Júlia Sanches, mestranda do PPG em Engenharia Mineral da Escola Politécnica (PPGEMin), enfatiza a surpresa provocada pela proposta em uma reunião que a princípio se anunciava tranquila. “No meio da tentativa de alteração do Regimento para autorização de defesas remotas, tinha essa alteração regulamentando que os alunos possam ter até 50% dos créditos em disciplinas remotas. Não foi debatido, o GT que estava discutindo isso não tinha nenhum representante discente, e quando a gente viu começamos a questionar qual era o parâmetro deles, como chegaram a esses números. E era isso: um GT que não fez nenhum estudo aprofundado, eram só professores discutindo o interesse do programa deles”. O que as pós-graduandas ouviram como resposta dos integrantes do GT, segundo seu relato, foi que “nossa opinião provavelmente não era a dos alunos, que a gente não estava entendendo, era sempre esse o discurso”.

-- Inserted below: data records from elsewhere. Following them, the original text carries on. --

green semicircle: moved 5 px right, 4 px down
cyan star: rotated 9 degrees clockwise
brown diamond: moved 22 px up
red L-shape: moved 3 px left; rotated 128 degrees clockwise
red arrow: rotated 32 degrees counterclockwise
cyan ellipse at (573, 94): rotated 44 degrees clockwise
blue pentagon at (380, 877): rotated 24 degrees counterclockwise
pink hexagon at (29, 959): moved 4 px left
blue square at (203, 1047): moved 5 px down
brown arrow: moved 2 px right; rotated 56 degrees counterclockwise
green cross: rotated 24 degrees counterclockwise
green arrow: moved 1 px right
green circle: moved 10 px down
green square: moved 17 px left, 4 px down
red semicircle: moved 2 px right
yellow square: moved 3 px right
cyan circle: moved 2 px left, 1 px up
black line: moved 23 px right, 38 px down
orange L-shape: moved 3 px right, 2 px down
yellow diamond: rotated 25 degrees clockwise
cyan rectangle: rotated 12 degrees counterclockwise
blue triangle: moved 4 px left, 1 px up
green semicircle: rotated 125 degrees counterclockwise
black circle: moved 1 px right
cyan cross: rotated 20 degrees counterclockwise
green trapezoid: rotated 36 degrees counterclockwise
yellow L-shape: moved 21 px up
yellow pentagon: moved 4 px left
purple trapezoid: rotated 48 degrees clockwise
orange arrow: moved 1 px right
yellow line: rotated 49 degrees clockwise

Índice de 50% não tem embasamento científico, diz pós-graduanda

No seu entender, a assembleia da categoria realizada em 19/7 propiciou uma discussão “muito rica, muito ampla”, que reforçou a posição tomada por suas representantes na CaN. “Uma coisa que a gente discutiu bastante foi como está escrito isso [a minuta], como está redigido. Porque da forma como está, o que parece é que estamos regulamentando o ensino presencial: ‘O aluno deve ter pelo menos 50% de crédito presencial’, muito vago assim. Não tem nenhum embasamento científico para esse número”, prossegue Júlia.
 
A aluna do PPGEMin considera “assustadoras” as informações prestadas na CaN por docentes do GT, segundo as quais alguns PPGs queriam percentuais de oferta de créditos, para o conjunto de disciplinas remotas, superiores a 50%, e uma das unidades chegou a propor 100%. “Isso não pode acontecer. A gente está sucateando a carreira dos docentes, porque vai ser um docente para maior quantidade de alunos. A gente não pode sucatear a nossa pós-graduação”.
 
Também a presidenta da Adusp, professora Michele Schultz, entende ser altamente preocupante a proposta apresentada à CaN. “Os cursos de pós-graduação foram pensados e aprovados nas várias instâncias, dentro e fora da USP, como presenciais, com um rol de disciplinas cujos conteúdos programáticos foram pensados para serem aplicados presencialmente. Independentemente da nossa posição quanto ao ensino à distância (EAD), não podemos banalizar sua aplicação, que depende de formação docente e projeto”, pondera ela. “EAD está longe de ser a criação de uma sala virtual numa plataforma comercial, com transferência de estratégias didáticas que usaríamos no chão da sala de aula para ambientes virtuais. É por isso que fomos enfática(o)s em usar a expressão ensino remoto emergencial (ERE) para nomear as práticas que fomos obrigada(o)s a utilizar durante os momentos mais críticos da pandemia”.
 
 Apesar de ter possibilitado “que continuássemos a realizar parte de nossas atividades discentes e docentes”, diz Michele, o ERE foi também motivo de adoecimentos e aumentou enormemente o volume de trabalho. “Se antes participávamos de uma banca, agora há colegas que participam de duas e até três bancas num único dia. Obviamente isso se coaduna com a lógica produtivista que impera nos processos de ‘avaliação’ vigentes. Dessa forma, concordo totalmente com as estudantes que essa [a proposta do GT de reduzir aulas presenciais] é mais uma estratégia de sucateamento da carreira docente — que não só pode ‘substituir’ docentes, mas comprometerá substancialmente a qualidade do ensino de pós-graduação”.